Large ECM providers are making the leap to replace taxonomy with powerful search engines combined with OCR (optical character recognition) and document metadata. Over the past decade, OCR technology has become very reliable, but has reached a relative plateau in further development partially because it has already met most user needs. However, it cannot perform more complicated tasks like differentiate between an upper case ‘i’ and a ‘1’ or parse handwritten letters. All the big names now allow, to some degree, the search of custom metadata and full text. To the end user, the biggest improvement in search is in the implementation of parametric and faceted search, which allows users to search by tags in the search box, rather than doing a simple query on document content. This feature replaces the need for taxonomy, also requires users to create that searchable metadata for their documents.
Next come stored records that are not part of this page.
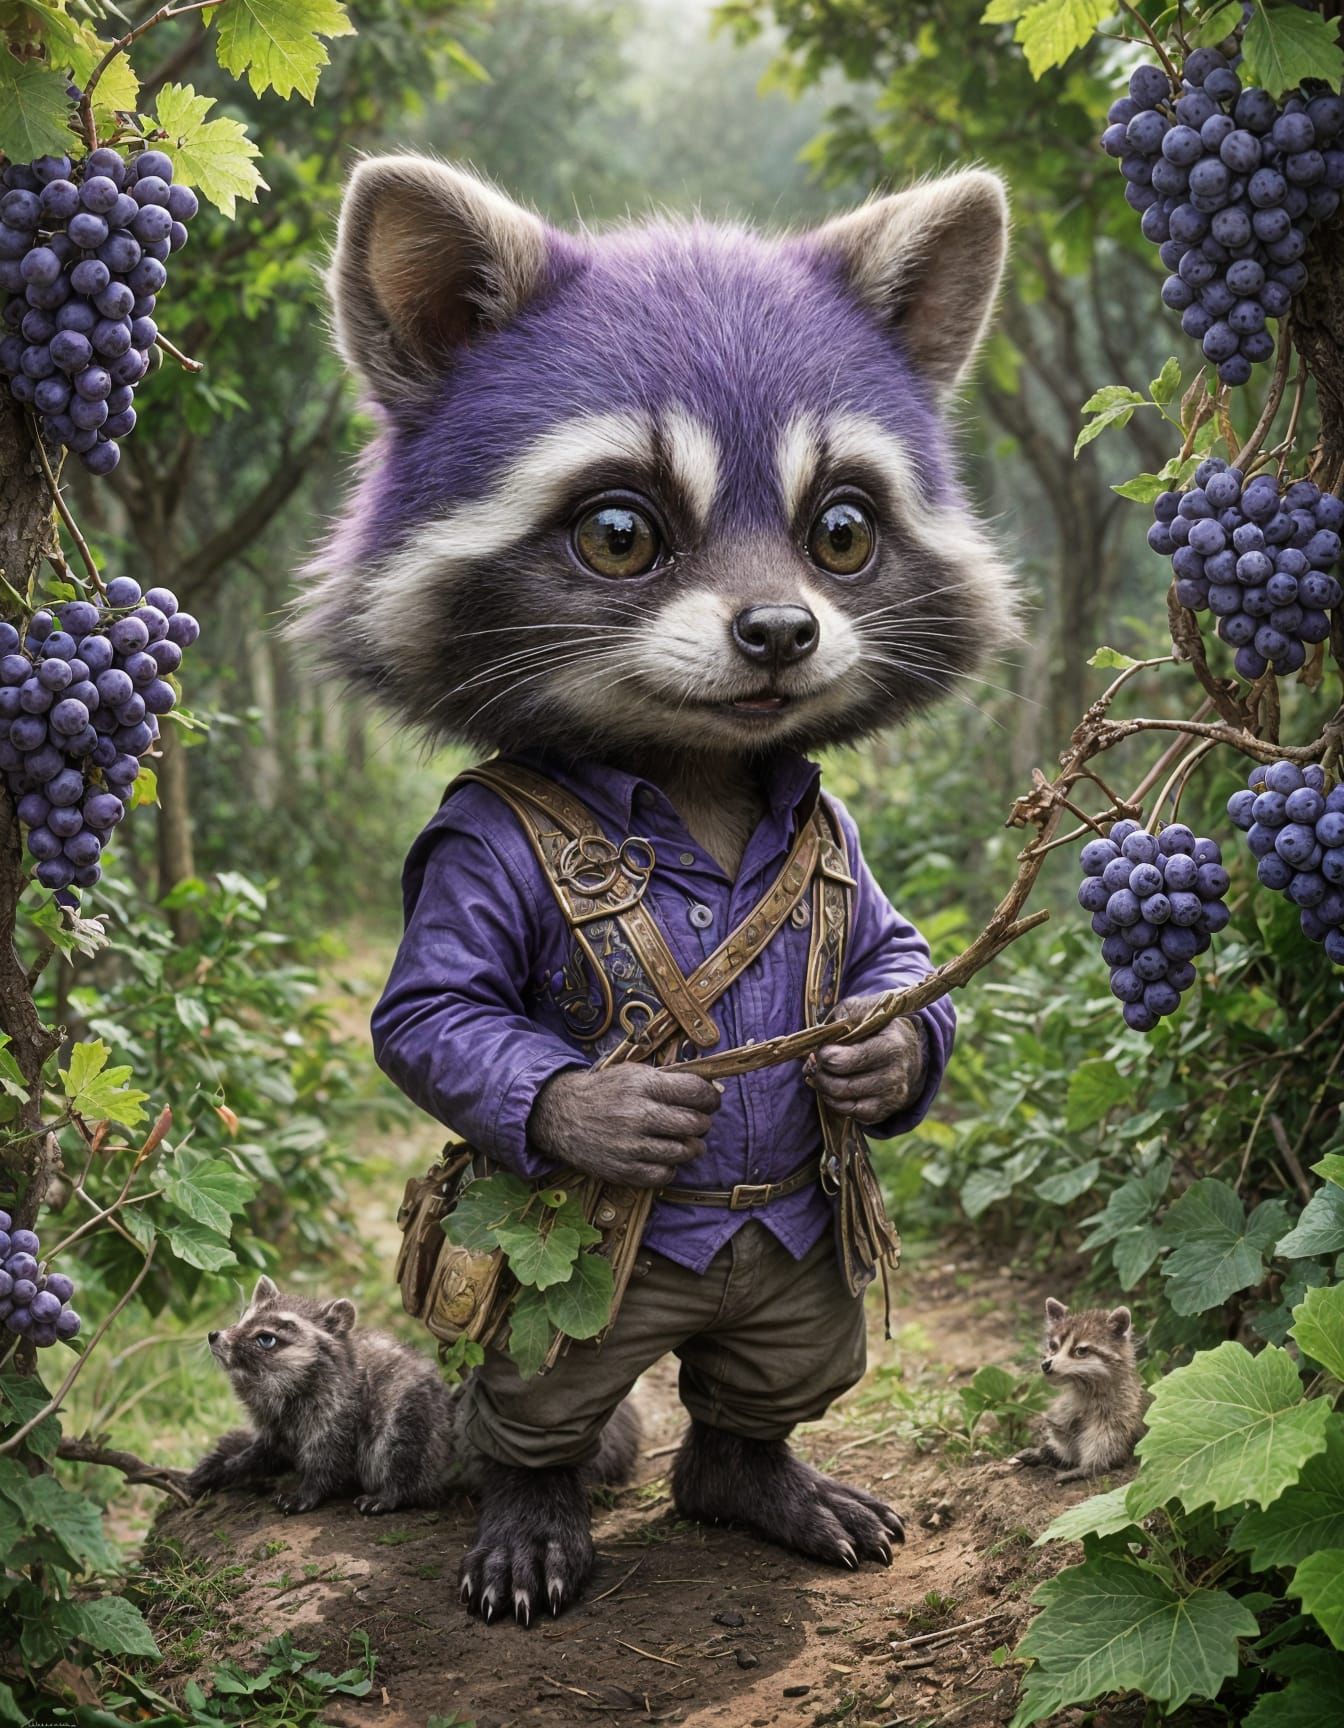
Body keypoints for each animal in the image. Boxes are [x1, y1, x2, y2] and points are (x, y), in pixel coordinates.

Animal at [1013, 1297, 1147, 1485]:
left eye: (1080, 1350)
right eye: (1053, 1346)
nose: (1046, 1365)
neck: (1080, 1383)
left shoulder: (1121, 1408)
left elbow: (1107, 1441)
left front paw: (1088, 1466)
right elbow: (1063, 1428)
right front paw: (1049, 1451)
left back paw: (1084, 1468)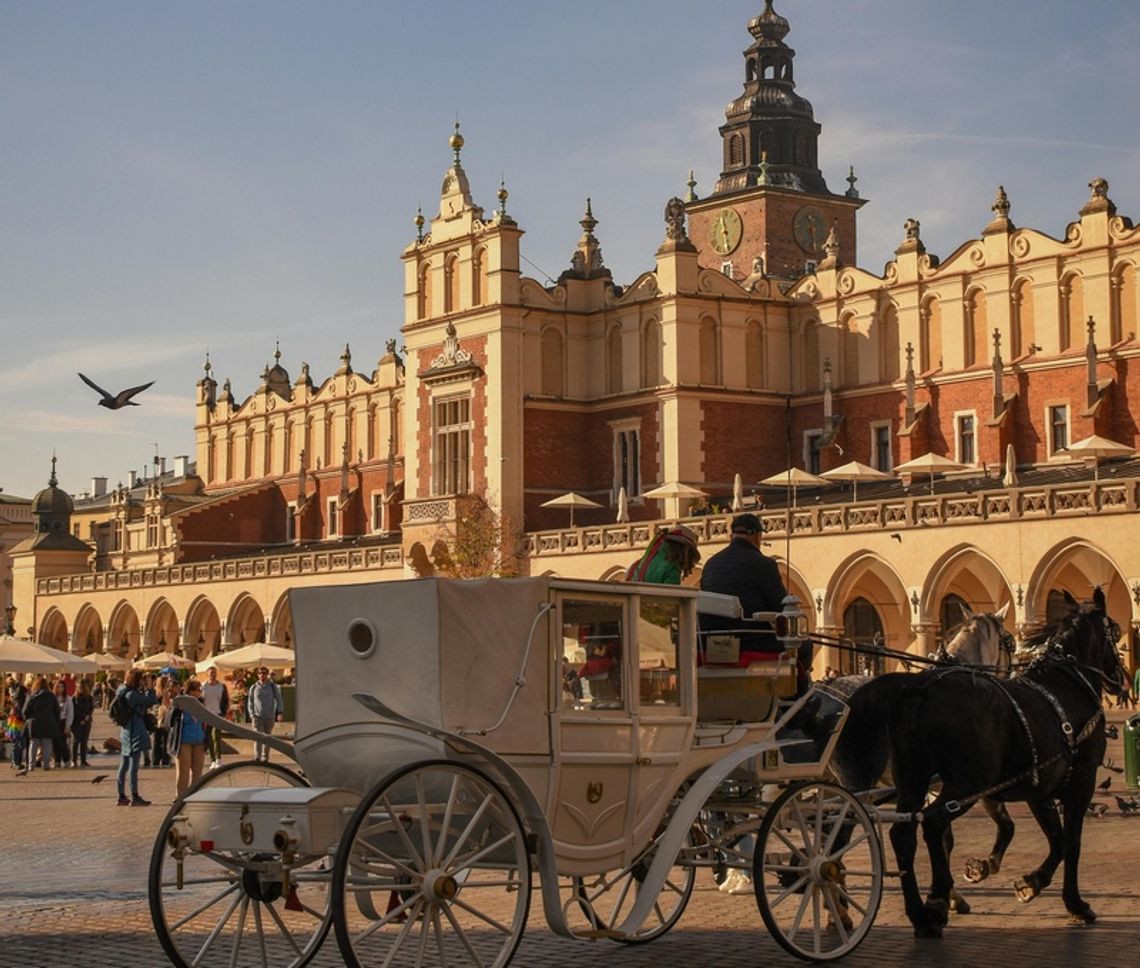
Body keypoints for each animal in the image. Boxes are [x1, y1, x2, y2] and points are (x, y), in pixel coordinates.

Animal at [834, 588, 1126, 934]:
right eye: (1114, 631)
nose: (1119, 680)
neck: (1066, 685)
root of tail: (916, 690)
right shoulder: (1080, 782)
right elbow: (1071, 842)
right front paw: (1075, 904)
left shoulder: (1037, 785)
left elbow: (1051, 838)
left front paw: (1028, 882)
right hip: (963, 783)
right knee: (930, 824)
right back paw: (931, 902)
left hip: (910, 779)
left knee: (897, 835)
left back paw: (910, 913)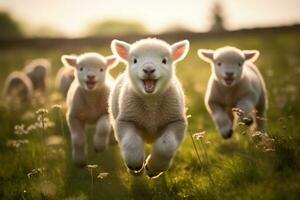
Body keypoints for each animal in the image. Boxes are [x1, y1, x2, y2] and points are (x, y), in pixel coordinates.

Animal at [110, 37, 189, 178]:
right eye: (135, 60)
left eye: (164, 60)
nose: (148, 70)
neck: (151, 103)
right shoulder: (125, 120)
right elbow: (131, 141)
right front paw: (135, 165)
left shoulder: (176, 121)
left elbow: (166, 146)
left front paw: (153, 168)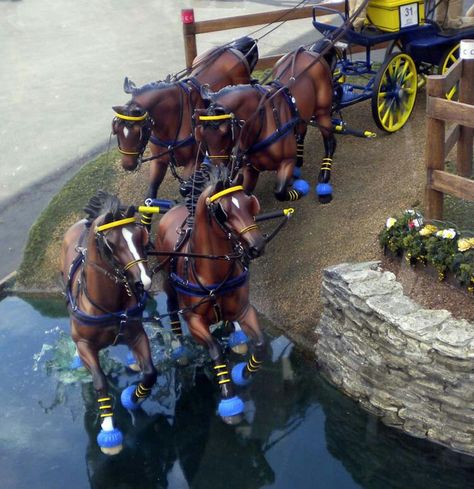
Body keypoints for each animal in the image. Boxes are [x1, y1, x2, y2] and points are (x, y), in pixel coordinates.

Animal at [59, 191, 157, 454]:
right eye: (111, 245)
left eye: (141, 236)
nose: (144, 280)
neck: (109, 305)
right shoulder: (85, 345)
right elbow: (100, 381)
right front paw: (108, 427)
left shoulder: (137, 334)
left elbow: (150, 372)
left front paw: (133, 398)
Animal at [112, 37, 260, 203]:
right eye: (116, 130)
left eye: (139, 132)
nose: (128, 164)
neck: (172, 119)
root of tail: (231, 48)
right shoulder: (158, 162)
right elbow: (150, 193)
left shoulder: (193, 162)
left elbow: (185, 189)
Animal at [156, 167, 266, 424]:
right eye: (223, 212)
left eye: (250, 203)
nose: (257, 245)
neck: (212, 273)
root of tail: (172, 208)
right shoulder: (195, 321)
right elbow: (214, 349)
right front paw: (229, 397)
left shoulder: (244, 309)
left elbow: (260, 343)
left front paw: (244, 373)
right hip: (167, 282)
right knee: (171, 307)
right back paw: (179, 348)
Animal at [193, 41, 336, 203]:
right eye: (201, 135)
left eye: (225, 133)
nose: (217, 176)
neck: (263, 125)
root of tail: (308, 51)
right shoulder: (250, 169)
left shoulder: (286, 162)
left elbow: (279, 192)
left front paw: (299, 191)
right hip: (302, 114)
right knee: (301, 133)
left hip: (322, 111)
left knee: (330, 141)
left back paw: (324, 180)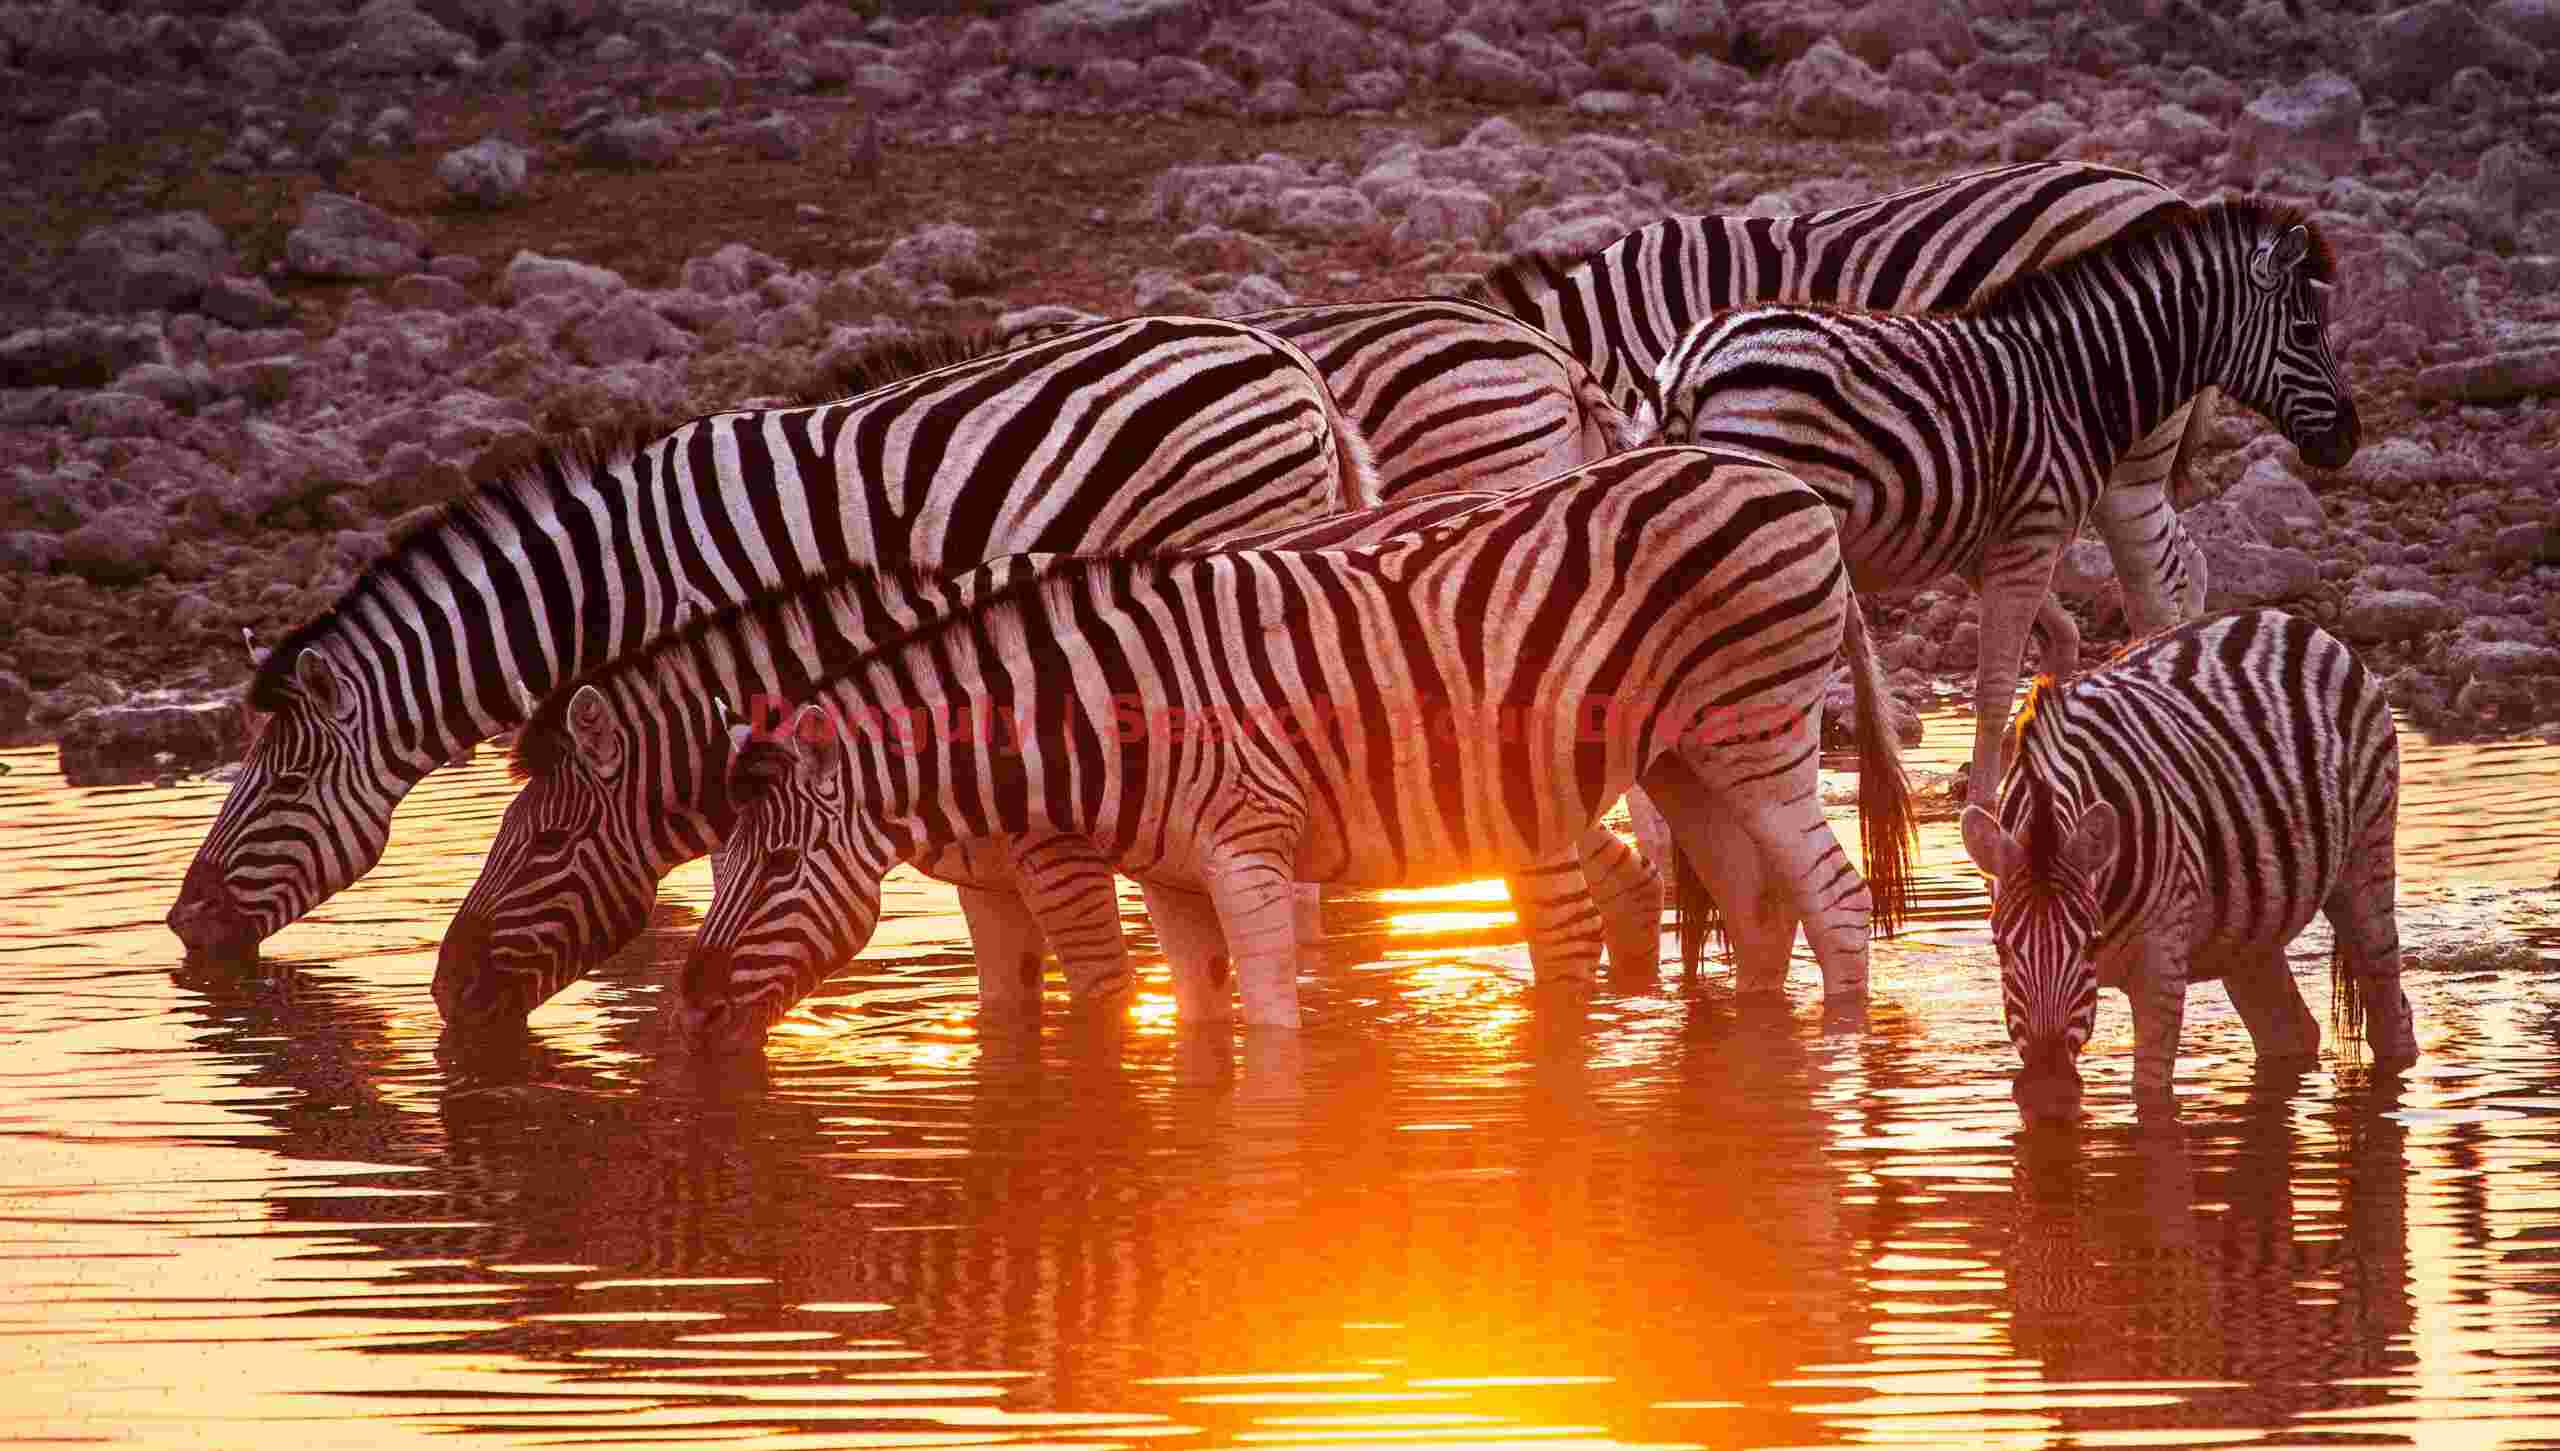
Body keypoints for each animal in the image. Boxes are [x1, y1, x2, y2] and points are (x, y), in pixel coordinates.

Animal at [448, 298, 1682, 1027]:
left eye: (544, 838)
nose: (446, 990)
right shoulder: (984, 880)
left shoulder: (1064, 860)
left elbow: (1104, 1009)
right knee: (1618, 875)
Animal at [665, 446, 1917, 1051]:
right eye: (717, 865)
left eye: (780, 867)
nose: (689, 1005)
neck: (1101, 709)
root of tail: (1787, 483)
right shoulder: (1170, 878)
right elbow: (1198, 1016)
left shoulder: (1247, 851)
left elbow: (1269, 1023)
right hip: (1684, 759)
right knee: (1761, 910)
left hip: (1754, 731)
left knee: (1834, 902)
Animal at [1649, 197, 2357, 821]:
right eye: (2304, 333)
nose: (2349, 441)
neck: (2075, 381)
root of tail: (1691, 369)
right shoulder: (2033, 535)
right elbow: (1994, 686)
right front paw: (1985, 810)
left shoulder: (1984, 546)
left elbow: (2060, 643)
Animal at [1959, 609, 2418, 1121]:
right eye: (2000, 948)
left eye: (2090, 943)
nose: (2048, 1093)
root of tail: (2283, 617)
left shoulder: (2162, 963)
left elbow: (2151, 1095)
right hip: (2250, 922)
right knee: (2290, 1030)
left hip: (2367, 850)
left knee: (2389, 1008)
Different enterprise search technologies have made the move away from taxonomy possible. Solr search is the most popular enterprise search engine on the market and it has kept innovating itself to stay competitive and up to date. Elasticsearch, which was born in 2010, is now the second most common enterprise search tool and can add a lot of power to ECM. Solr is very similar to Elasticsearch, but they are competing as the number 1 and 2 respectively as enterprise search tools. Both are based on Apache Lucene, support faceting and allow API access (via HTTP). Solr search allows for a customized search workflow, but doesn’t support complex document structure like Elasticsearch. Elasticsearch also takes greater advantage of faceted and tag search.
To leverage all the benefits of this new search technology, ECM designs should replace locally-stored enterprise file systems with cloud bucket storage (such as Amazon S3). Some EMC tools can also provide a visual representation of the folder structure that is stored along with the metadata in a database to help users navigate search results. Ultimately, search will eliminate folder capacity planning and end taxonomy in favor of new the powerful tools like Solr and Elasticsearch.
Thank you,
Tim